Adanya guru-guru nan disinyalir melakukan kecurangan baik ketika memenuhi persyaratan buat sertifikasi maupun ketika membantu anak-anak didiknya mengerjakan soal Ujian Nasional, tentu saja membuat semua masyarakat Indonesia tidak habis pikir bagaimana dapat anak-anak mereka dididik dengan tidak jujur. Bagaimana dapat anak nan jujur malah dikucilkan dan keluarganya diisolasi? Bagaimana dapat anak-anak nan terkenal pandai tidak mampu lulus dari Ujian Nasional?

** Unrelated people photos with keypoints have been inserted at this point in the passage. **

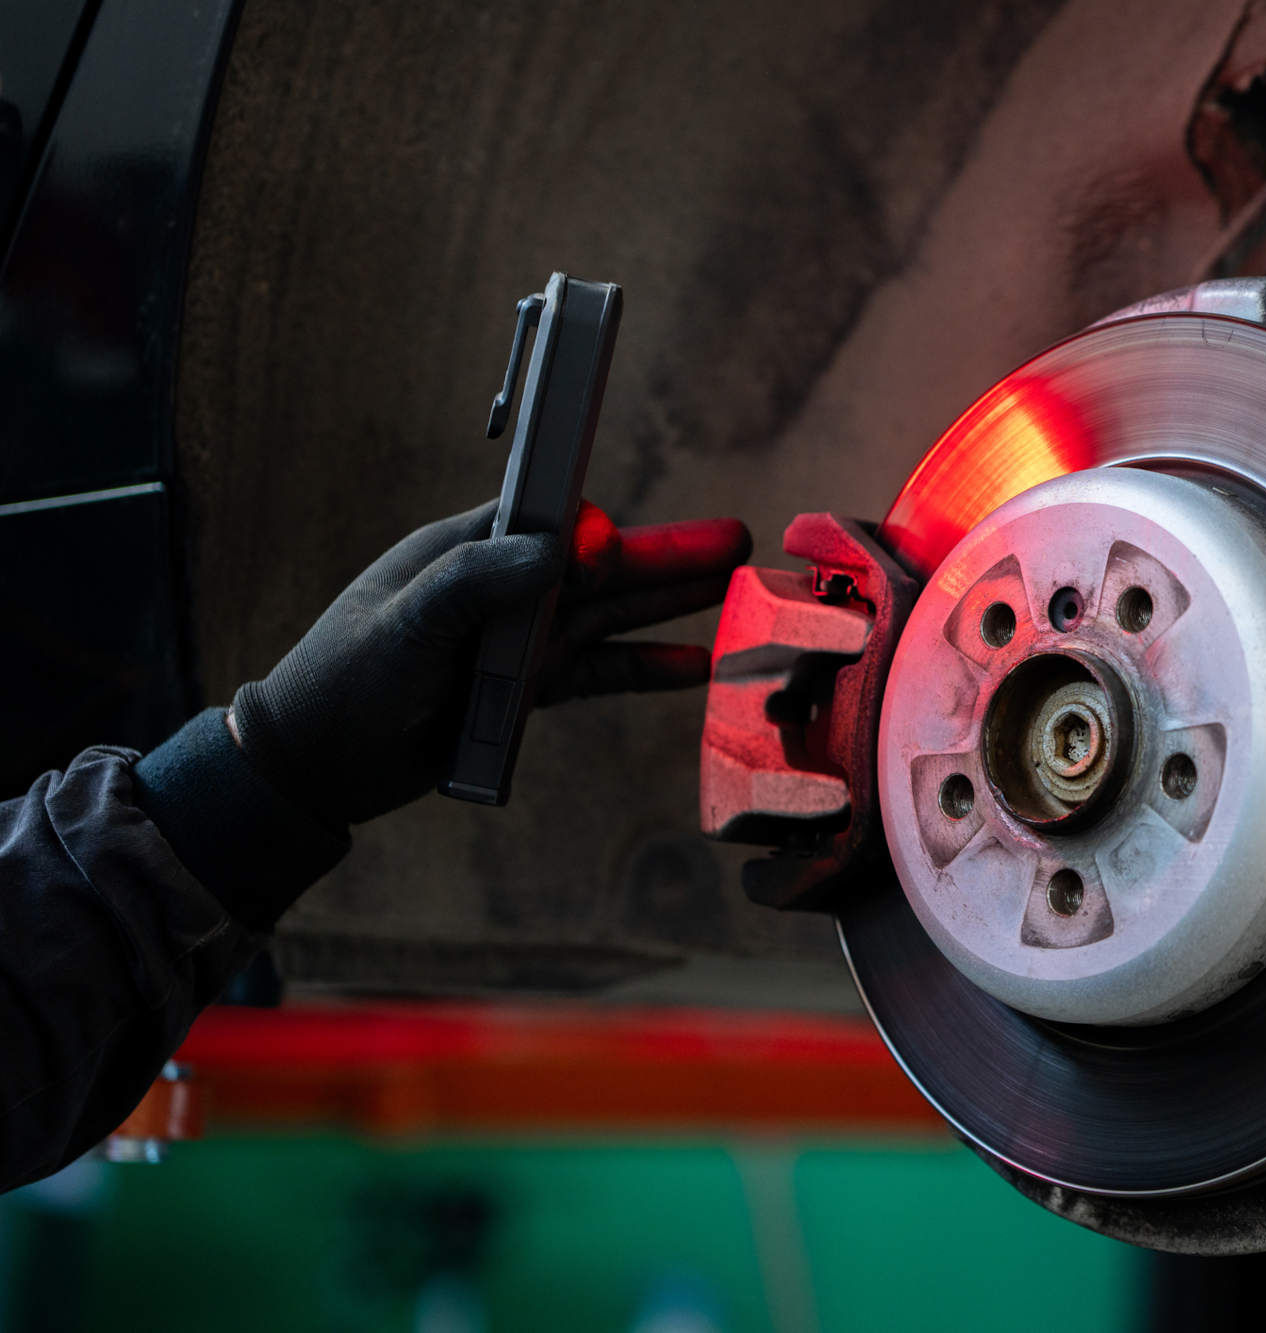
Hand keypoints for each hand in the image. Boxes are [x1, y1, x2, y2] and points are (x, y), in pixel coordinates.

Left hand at [229, 500, 749, 827]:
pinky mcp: (524, 688)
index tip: (614, 544)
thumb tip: (566, 541)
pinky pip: (598, 671)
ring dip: (669, 604)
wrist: (317, 762)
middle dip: (667, 554)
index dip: (593, 526)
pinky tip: (692, 666)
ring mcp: (517, 639)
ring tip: (734, 591)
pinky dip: (643, 667)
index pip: (548, 520)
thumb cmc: (345, 679)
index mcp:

Begitu banyak hal nan melingkupi global pendidikan dan global guru. Walaupun itu ialah hal nan sangat memalukan, tak dapat juga menilai guru dan global pendidikan hanya dari hal-hal nan memalukan dan mencoreng muka itu. Masih banyak gerakan nan memberikan asa kepada global pendidikan Indonesia. Orang-orang seperti Anis Baswedan dengan Gerakan Indonesia Mengajar dan para guru nan jiwanya benar-benar ingin memberikan nan terbaik kepada generasi Indonesia ialah satu asa nan luar biasa nan tidak dapat ditepiskan begitu saja. Termasuk apa nan telah dilakukan oleh Profesor Yohanes Surya nan dengan konfiden dan tekun menghimpun anak-anak cerdas Indonesia agar mampu bersaing dalam ajang Olimpiade Sains taraf dunia.
Para guru nan ada di Pedalaman dan para guru nan dengan keterbatasannya tetap mau mengajar dengan segenap jiwa dan raganya. Keikhlasan itu akan berbuah manis. Manisnya buah pendidikan itu akan melahirkan anak-anak nan cerdas jiwa raga nan akan dapat memberikan nan terbaik kepada bangsa dan negaranya. Anak-anak inilah nantinya nan akan menjadi asa demi terus bergulirnya pembangunan nan sebenarnya.
Semoga Hari Guru Nasional menjadi satu tonggak nan akan memberikan kesejukan kepada semua anak bangsa.